Um aspeto muito importante a ter em conta na configuração dos auxiliares é a escolha entre a opção pré e a opção post, indicando se o som do auxiliar é obtido antes (pré) ou depois (post) do controlo de volume, ou seja, se queremos que o volume do canal influencie (Post) ou não (Pré) o auxiliar. No caso da monição, não queremos que influencie – o facto de alguém aumentar o som geral da bateria não deve aumentar o som da bateria na monição, uma vez que queremos uma mistura independente so som geral – por isso opta-se pela opção Pre.
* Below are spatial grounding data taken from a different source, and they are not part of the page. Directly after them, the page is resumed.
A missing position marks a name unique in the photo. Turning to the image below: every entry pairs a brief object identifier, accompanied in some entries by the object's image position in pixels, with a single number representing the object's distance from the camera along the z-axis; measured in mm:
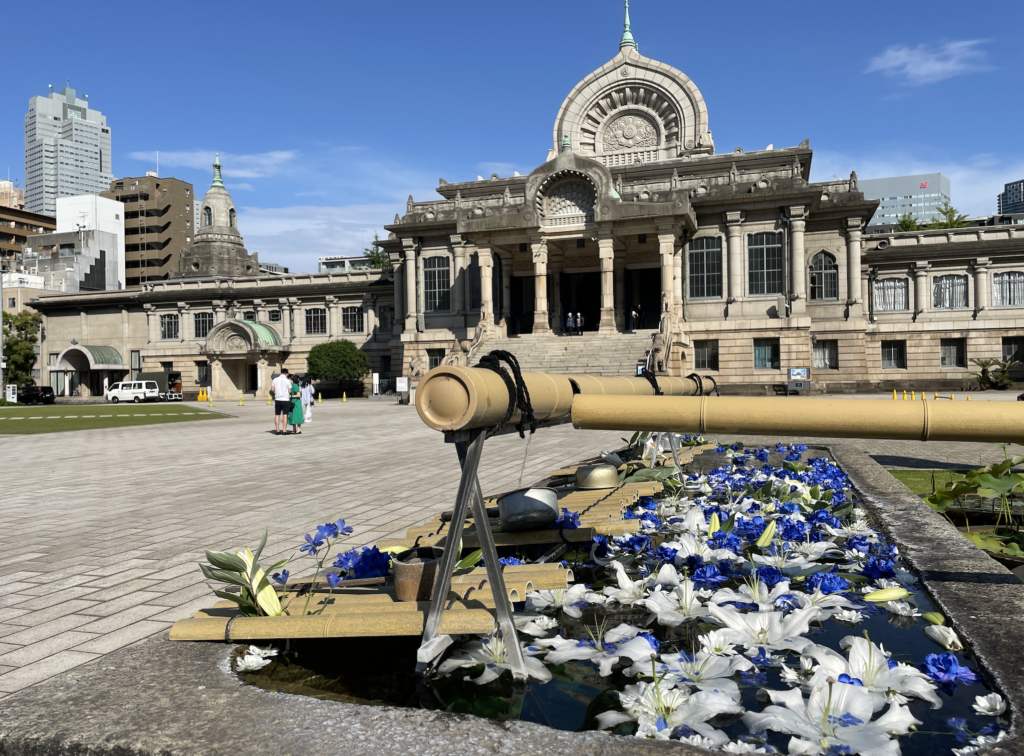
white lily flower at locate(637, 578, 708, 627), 3186
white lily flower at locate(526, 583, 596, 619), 3475
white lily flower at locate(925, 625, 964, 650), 2812
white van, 49719
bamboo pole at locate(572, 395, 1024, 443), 2533
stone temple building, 36375
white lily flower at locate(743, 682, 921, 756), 2064
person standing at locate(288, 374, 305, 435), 19188
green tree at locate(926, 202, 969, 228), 54469
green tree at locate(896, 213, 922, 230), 55562
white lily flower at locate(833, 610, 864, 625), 3250
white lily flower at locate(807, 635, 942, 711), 2396
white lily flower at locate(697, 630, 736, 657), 2820
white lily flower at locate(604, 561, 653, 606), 3510
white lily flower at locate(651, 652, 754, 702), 2531
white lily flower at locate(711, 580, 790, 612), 3330
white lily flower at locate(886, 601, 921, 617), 3207
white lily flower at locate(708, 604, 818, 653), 2906
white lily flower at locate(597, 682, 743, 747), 2250
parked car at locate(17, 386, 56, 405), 51125
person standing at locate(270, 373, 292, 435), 18641
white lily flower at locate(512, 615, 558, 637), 3158
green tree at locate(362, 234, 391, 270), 73562
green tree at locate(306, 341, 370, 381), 47125
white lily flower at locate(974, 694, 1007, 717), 2201
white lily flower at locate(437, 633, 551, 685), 2678
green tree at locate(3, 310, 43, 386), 58438
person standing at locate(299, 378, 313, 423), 23891
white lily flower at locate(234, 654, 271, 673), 2746
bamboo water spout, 2160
No caso dos efeitos (por exemplo reverb) queremos que seja dependente, e por isso escolhemos a opção Post. Se diminuirmos o nível de um canal, queremos que o nível do reverb desse canal também diminua; ou se alguém desligar completamente o volume de um canal, não queremos que se continue a ouvir o reverb criado por esse canal. Nas mesas de mistura de melhor qualidade, a opção Pre/Post existe na forma de interruptor. Nas restantes, é a própria mesa que define de forma fixa que determinados auxiliares são sempre Post ou Pre. Algumas mesas de mistura deste tipo permitem que essas configurações possam ser alteradas internamente, através do corte ou da soldadura de determinados pinos nas placas eletrónicas.
Insert
Há situações em que é necessário, a meio do percurso da mesa de mistura, efetuar algum processamento adicional. Por exemplo, aplicar um compressor ou usar um equalizador externo mais completo. O insert permite que o sinal de um canal seja desviado para o exterior, e que depois de tratado, volte novamente a entrar no canal de forma a continuar o seu caminho interno dentro da mesa. Para isso é usado um cabo “y” (bifurcado), com um conector jack TRS, que envia e recebe o sinal em questão. A sua introdução na ficha insert do canal interrompe o caminho normal dentro da mesa, desviando o sinal para fora e novamente para dentro. Em estúdio, o insert também pode ser usado para ligação e gravadores multi pista.